*Task set:*
a: According to the essay on environmentalism, why does the author bring up the 1972 Limits to Growth book together with the new Royal Society report? Answer in one to three sentences.
b: From the essay on environmentalism, extract word for word the passage that begins at the words "In Sleeper, Woody" and stops after "down on humanity.".

*Selected excerpt:*
By Keith Kloor, a freelance journalist whose stories have appeared in a range of publications, from Science to Smithsonian. Since 2004, he’s been an adjunct professor of journalism at New York University. This piece is a follow-up from a post on his blog, Collide-a-Scape.
In Sleeper, Woody Allen finds that socializing is different after the 70’s.
Environmentalism? Not so much.
If you were cryogenically frozen in the early 1970s, like Woody Allen was in Sleeper, and brought back to life today, you would obviously find much changed about the world.
Except environmentalism and its underlying precepts. That would be a familiar and quaint relic. You would wake up from your Rip Van Winkle period and everything around you would be different, except the green movement. It’s still anti-nuclear, anti-technology, anti-industrial civilization. It still talks in mushy metaphors from the Aquarius age, cooing over Mother Earth and the Balance of Nature. And most of all, environmentalists are still acting like Old Testament prophets, warning of a plague of environmental ills about to rain down on humanity.
For example, you may have heard that a bunch of scientists produced a landmark report that concludes the earth is destined for ecological collapse, unless global population and consumption rates are restrained. No, I’m not talking about the UK’s just-published Royal Society report, which, among other things, recommends that developed countries put a brake on economic growth. I’m talking about that other landmark report from 1972, the one that became a totem of the environmental movement.
I mention the 40-year old Limits to Growth book in connection with the new Royal Society report not just to point up their Malthusian similarities (which Mark Lynas flags here), but also to demonstrate what a time warp the collective environmental mindset is stuck in. Even some British greens have recoiled in disgust at the outdated assumptions underlying the Royal Society’s report. Chris Goodall, author of Ten Technologies to Save the Planet, told the Guardian: “What an astonishingly weak, cliché ridden report this is…’Consumption’ to blame for all our problems? Growth is evil? A rich economy with technological advances is needed for radical decarbonisation. I do wish scientists would stop using their hatred of capitalism as an argument for cutting consumption.”
Goodall, it turns out, is exactly the kind of greenie (along with Lynas) I had in mind when I argued last week that only forward-thinking modernists could save environmentalism from being consigned to junkshop irrelevance. I juxtaposed today’s green modernist with the backward thinking “green traditionalist,” who I said remained wedded to environmentalism’s doom and gloom narrative and resistant to the notion that economic growth was good for the planet. Modernists, I wrote, offered the more viable blueprint for sustainability:
“Pro-technology, pro-city, pro-growth, the green modernist has emerged in recent years to advance an alternative vision for the future. His mission is to remake environmentalism: Strip it of outdated mythologies and dogmas, make it less apocalyptic and more optimistic, broaden its constituency. In this vision, the Anthropocene is not something to rail against, but to embrace. It is about welcoming that world, not dreading it. It is about creating a future that environmentalists will help shape for the better.”

*Data shown:*
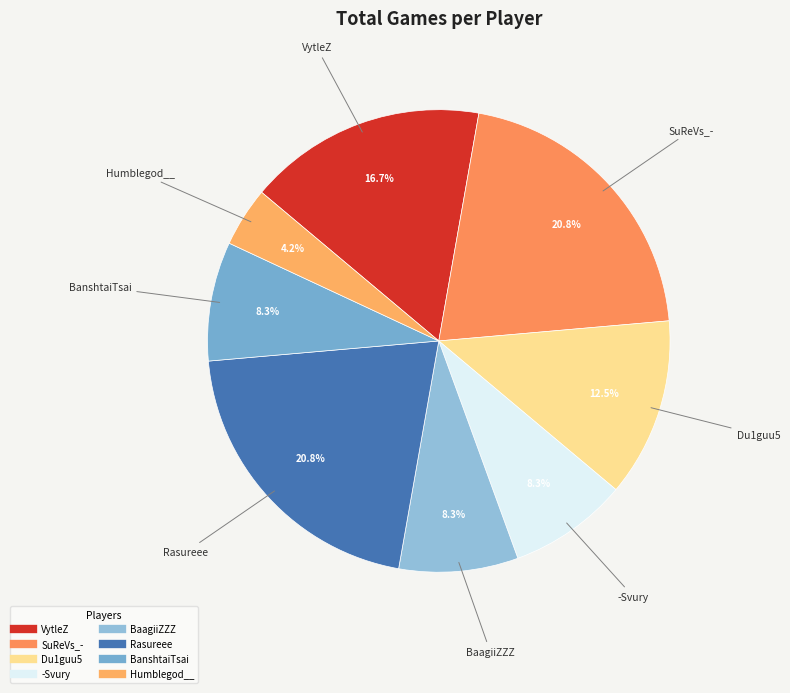

To the nearest percent, what portion does BanshtaiTsai represent?

8%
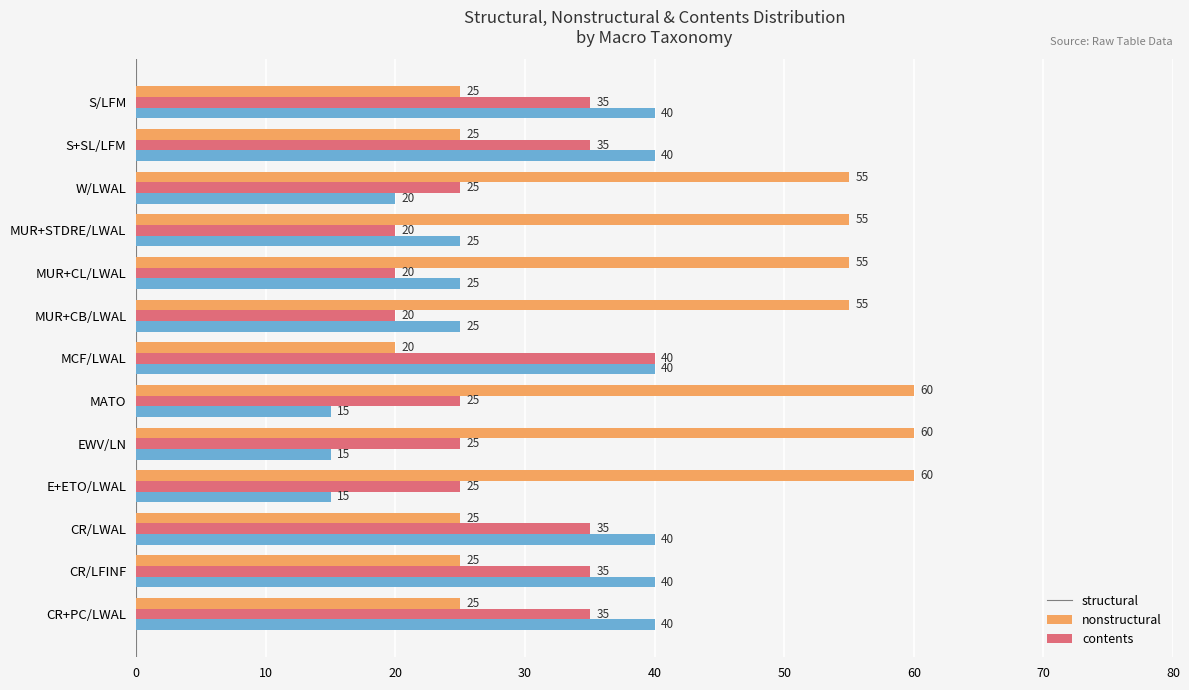

Rank the series at EWV/LN from highest to lowest value.

structural, nonstructural, contents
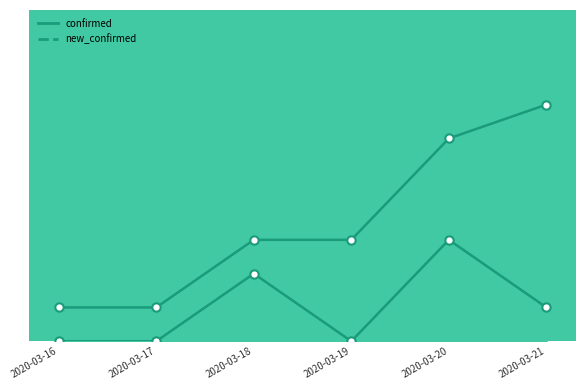

True or false: confirmed and active cross at least once.

False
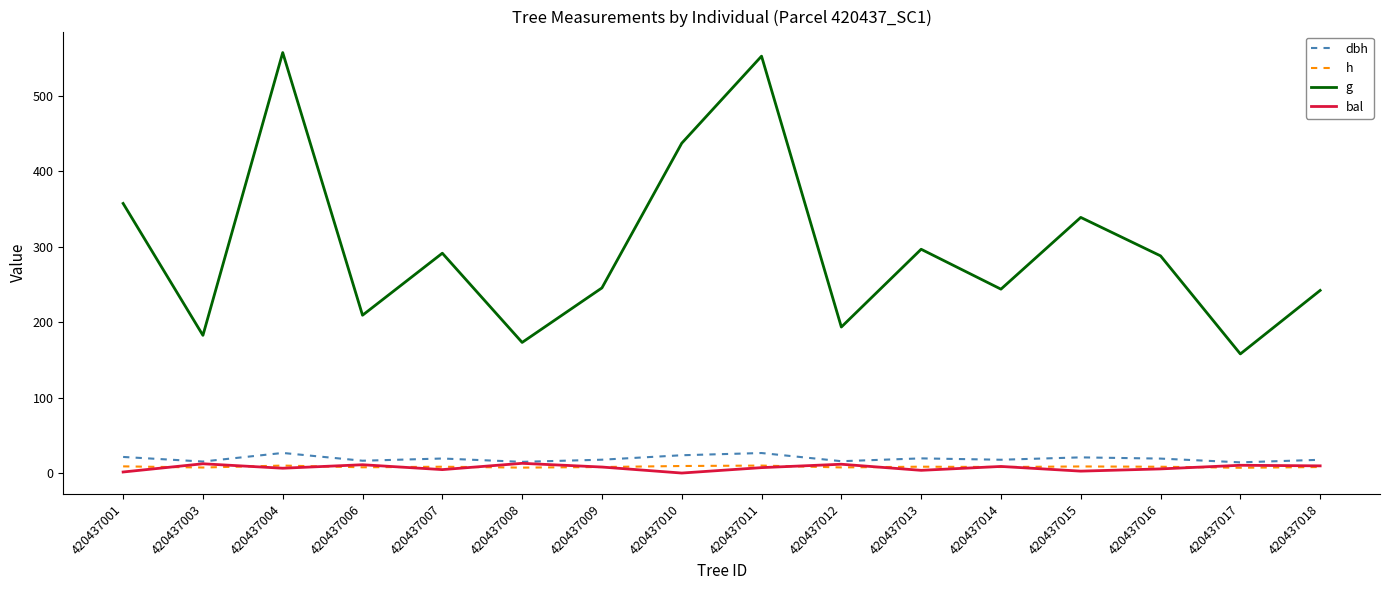

What is the difference between the second highest and second lowest values in the g series?

379.2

*Answers given:*
a: The author mentions it to point up the Malthusian similarities between the two reports. The author also uses it to demonstrate what a time warp the collective environmental mindset is stuck in.

b:
In Sleeper, Woody Allen finds that socializing is different after the 70’s.
Environmentalism? Not so much.
If you were cryogenically frozen in the early 1970s, like Woody Allen was in Sleeper, and brought back to life today, you would obviously find much changed about the world.
Except environmentalism and its underlying precepts. That would be a familiar and quaint relic. You would wake up from your Rip Van Winkle period and everything around you would be different, except the green movement. It’s still anti-nuclear, anti-technology, anti-industrial civilization. It still talks in mushy metaphors from the Aquarius age, cooing over Mother Earth and the Balance of Nature. And most of all, environmentalists are still acting like Old Testament prophets, warning of a plague of environmental ills about to rain down on humanity.